→ Page extract
# 18010/P1602/005634 - Power Supply B+ Terminal 30: Voltage too Low



## jbdubn (Feb 3, 2009)

My AEB 1.8t always has this code. The only time it doesnt is when i clear the code while the car is running, then check again its gone. But when i turn the car back on the code comes back. 

Yes i have read this: http://wiki.ross-tech.com/wiki/inde...ower_Supply_B.2B_Terminal_30:_Voltage_too_Low

Its a new battery. Connections are good. 
I have not ruled out the alternator, but its been like this for a year and still not a dead alternator.

What voltage does the ecu have to see before this code comes on?

Anything else it could be? Bad ground to the ecu? Bad ground elsewhere?


----------



## Uwe (Jan 16, 2000)

Find the system voltage that your ECU "sees" in the measuring blocks and compare it to the voltage a meter shows at the battery. 

-Uwe-


----------



## jbdubn (Feb 3, 2009)

Ok. I am not sure that I can do that without the car running. Basically what im trying to to is figure out why i cannot connect to the ecu with the engine off ignition on. I figured this fault code has something to do with it. 
What voltage does the ecu have to see to connect through vagcom? I can try and check right at the ecu while the engine is off and ignition on. I know i am getting constant and a switched power source to the ecu. I assume im checking the switched power source. 
I will post back later on tonight after i check to see if i have different voltage readings between engine running and engine off key on.

→ Dataset

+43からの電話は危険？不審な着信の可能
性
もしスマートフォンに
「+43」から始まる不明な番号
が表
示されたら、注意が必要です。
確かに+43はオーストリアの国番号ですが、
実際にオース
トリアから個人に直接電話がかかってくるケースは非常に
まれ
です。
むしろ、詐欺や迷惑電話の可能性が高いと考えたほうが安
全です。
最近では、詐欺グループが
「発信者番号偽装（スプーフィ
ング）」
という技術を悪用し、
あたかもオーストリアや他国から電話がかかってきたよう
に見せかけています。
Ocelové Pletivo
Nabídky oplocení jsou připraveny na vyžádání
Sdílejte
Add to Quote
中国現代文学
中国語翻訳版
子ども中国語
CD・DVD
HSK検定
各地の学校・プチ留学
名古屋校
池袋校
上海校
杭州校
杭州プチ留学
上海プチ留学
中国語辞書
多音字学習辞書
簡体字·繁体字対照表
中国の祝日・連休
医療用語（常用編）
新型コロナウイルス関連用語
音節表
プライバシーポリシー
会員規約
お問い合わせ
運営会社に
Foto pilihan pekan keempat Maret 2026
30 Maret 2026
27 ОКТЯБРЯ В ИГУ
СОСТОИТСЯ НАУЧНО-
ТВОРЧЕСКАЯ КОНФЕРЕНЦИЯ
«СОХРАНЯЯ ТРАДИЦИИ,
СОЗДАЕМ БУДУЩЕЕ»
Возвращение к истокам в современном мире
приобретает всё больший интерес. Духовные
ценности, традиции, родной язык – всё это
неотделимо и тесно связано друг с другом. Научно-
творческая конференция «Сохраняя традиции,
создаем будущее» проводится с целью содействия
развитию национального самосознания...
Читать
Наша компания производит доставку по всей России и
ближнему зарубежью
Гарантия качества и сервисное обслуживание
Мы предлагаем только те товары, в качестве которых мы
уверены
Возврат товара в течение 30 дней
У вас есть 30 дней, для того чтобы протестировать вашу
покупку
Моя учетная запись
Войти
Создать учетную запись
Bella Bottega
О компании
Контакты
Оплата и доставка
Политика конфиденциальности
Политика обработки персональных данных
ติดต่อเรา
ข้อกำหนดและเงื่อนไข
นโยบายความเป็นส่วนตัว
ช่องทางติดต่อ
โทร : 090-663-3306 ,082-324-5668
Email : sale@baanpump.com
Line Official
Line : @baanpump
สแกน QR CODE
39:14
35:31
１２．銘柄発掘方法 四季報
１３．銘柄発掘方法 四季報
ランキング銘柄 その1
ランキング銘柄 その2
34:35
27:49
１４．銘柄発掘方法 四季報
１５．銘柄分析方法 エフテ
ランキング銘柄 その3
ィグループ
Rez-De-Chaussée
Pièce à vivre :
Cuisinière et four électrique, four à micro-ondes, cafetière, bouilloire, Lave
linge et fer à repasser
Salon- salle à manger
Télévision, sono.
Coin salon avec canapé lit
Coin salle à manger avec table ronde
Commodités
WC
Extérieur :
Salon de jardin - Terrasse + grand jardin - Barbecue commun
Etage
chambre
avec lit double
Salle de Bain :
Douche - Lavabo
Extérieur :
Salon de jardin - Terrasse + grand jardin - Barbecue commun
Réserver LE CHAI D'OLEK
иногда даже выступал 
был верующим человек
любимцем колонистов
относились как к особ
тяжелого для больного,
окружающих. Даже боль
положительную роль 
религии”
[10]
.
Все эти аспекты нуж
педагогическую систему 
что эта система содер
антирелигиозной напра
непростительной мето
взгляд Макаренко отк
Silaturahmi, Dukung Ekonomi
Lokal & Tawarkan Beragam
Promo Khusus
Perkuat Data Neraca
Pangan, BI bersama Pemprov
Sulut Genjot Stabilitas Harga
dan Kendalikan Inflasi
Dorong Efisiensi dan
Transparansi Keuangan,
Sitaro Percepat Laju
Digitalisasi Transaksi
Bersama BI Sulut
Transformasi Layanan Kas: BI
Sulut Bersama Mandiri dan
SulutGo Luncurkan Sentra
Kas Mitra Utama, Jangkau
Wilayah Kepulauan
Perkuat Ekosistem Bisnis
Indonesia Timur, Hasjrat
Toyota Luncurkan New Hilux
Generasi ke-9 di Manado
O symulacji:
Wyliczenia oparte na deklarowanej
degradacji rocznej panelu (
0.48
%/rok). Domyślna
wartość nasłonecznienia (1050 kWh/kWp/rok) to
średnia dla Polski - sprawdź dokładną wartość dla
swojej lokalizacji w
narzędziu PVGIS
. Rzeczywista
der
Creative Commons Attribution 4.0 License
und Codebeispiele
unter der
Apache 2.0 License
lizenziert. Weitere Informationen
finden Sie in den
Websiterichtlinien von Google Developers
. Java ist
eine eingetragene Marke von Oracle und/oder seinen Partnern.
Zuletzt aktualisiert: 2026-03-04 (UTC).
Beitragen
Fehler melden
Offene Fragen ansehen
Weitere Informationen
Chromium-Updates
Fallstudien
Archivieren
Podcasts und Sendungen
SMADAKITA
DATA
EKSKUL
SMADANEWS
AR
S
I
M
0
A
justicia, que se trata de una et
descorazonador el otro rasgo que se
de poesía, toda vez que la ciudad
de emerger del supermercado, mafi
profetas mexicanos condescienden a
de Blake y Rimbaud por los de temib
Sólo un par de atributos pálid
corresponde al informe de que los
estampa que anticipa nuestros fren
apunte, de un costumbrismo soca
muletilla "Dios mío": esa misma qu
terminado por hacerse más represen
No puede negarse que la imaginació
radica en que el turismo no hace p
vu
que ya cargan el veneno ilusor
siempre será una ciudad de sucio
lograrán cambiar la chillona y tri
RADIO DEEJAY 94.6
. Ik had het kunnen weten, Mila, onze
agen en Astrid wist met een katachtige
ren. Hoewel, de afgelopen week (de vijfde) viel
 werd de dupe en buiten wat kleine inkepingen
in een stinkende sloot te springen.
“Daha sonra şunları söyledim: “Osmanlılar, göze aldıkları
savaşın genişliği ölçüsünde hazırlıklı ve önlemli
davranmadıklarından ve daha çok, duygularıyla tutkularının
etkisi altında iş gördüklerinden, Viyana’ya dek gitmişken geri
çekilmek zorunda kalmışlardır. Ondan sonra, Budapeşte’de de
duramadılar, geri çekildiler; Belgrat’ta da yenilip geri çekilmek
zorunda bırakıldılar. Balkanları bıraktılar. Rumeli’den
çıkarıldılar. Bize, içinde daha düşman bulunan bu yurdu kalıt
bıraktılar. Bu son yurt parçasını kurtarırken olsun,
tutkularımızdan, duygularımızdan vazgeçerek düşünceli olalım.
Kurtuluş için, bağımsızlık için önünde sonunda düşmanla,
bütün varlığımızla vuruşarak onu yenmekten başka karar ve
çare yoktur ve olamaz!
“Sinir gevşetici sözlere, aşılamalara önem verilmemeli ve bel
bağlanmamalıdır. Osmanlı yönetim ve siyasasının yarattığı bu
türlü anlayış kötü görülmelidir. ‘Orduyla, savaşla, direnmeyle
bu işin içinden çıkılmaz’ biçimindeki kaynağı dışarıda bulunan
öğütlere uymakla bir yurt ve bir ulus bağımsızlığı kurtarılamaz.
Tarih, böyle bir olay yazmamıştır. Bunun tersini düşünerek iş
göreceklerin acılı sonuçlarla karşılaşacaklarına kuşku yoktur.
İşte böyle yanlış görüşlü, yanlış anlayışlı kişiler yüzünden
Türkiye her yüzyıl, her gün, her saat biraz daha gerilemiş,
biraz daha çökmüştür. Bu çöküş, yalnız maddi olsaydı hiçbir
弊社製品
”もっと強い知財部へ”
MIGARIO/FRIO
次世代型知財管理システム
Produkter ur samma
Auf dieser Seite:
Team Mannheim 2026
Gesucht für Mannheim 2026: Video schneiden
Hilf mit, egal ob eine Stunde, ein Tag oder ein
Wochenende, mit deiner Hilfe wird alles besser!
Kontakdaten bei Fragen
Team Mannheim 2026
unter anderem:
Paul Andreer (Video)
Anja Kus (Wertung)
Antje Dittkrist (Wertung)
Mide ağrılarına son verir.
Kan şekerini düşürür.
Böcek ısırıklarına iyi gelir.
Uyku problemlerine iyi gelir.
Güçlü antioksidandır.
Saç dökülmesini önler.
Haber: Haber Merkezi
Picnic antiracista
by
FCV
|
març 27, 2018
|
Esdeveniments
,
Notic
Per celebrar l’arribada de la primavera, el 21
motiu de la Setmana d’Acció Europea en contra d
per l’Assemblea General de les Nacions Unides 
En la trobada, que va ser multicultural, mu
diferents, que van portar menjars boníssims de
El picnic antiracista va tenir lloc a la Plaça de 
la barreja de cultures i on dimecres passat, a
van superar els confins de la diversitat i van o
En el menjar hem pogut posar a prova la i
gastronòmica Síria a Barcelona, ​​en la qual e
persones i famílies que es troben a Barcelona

→ Tasks and exercises
1. Reproduce verbatim the passage of the P1602 low-voltage thread starting at "Ok. I am not" and ending at "switched power source.".
2. Pick up the forum thread on the 18010/P1602 low-voltage fault code where it stops, and write what comes next.

→ Set of answers
1.
Ok. I am not sure that I can do that without the car running. Basically what im trying to to is figure out why i cannot connect to the ecu with the engine off ignition on. I figured this fault code has something to do with it. 
What voltage does the ecu have to see to connect through vagcom? I can try and check right at the ecu while the engine is off and ignition on. I know i am getting constant and a switched power source to the ecu. I assume im checking the switched power source.

2.
If somebody has the info on what the ecu needs for voltage to connect that would be great.


----------



## Uwe (Jan 16, 2000)

10 Volts should be enough for the ECU to communicate. 

-Uwe-


----------



## twin2626 (May 11, 2006)

My car has the same fault 
i also have a new battery and clean terminals but when I turn my headlights on or something else that uses a decent amount of power the car idles a little rougher 
Maybe the alternator but it still works so I'm not going to replace it


----------



## animaniac (May 26, 2005)

Check the engine management fuses and the ecu relay!


----------



## jbdubn (Feb 3, 2009)

I checked all the fuses and the Relays. All seems to be good. Any other ideas?
I have verified all my ecu connections again. I have power and ground to all the appropriate pins. I have a constant 12v to the ecu but i still get this code. ....?


----------



## NL TECHNO (Apr 14, 2021)

jbdubn said:


> My AEB 1.8t always has this code. The only time it doesnt is when i clear the code while the car is running, then check again its gone. But when i turn the car back on the code comes back.
> 
> Yes i have read this: 18010/P1602/005634 - Ross-Tech Wiki
> 
> ...



BATTERY NEEDS CODING WITH VCDS !!! 
Audi A6 C6 3.2 fsi Quatro with Bosch S5 013 (100Ah / 830EN) looks like
Part Number :* 4F0915105C *
Serial Number : *600402083H* or 600402083S
Vendor : *VARTA*


----------



## chrisqc (Aug 7, 2008)

NL TECHNO said:


> BATTERY NEEDS CODING WITH VCDS !!!
> Audi A6 C6 3.2 fsi Quatro with Bosch S5 013 (100Ah / 830EN) looks like
> Part Number :* 4F0915105C *
> Serial Number : *600402083H* or 600402083S
> Vendor : *VARTA*


This thread is 11 years old. AEB Passat does not have the capability to code the battery to the car.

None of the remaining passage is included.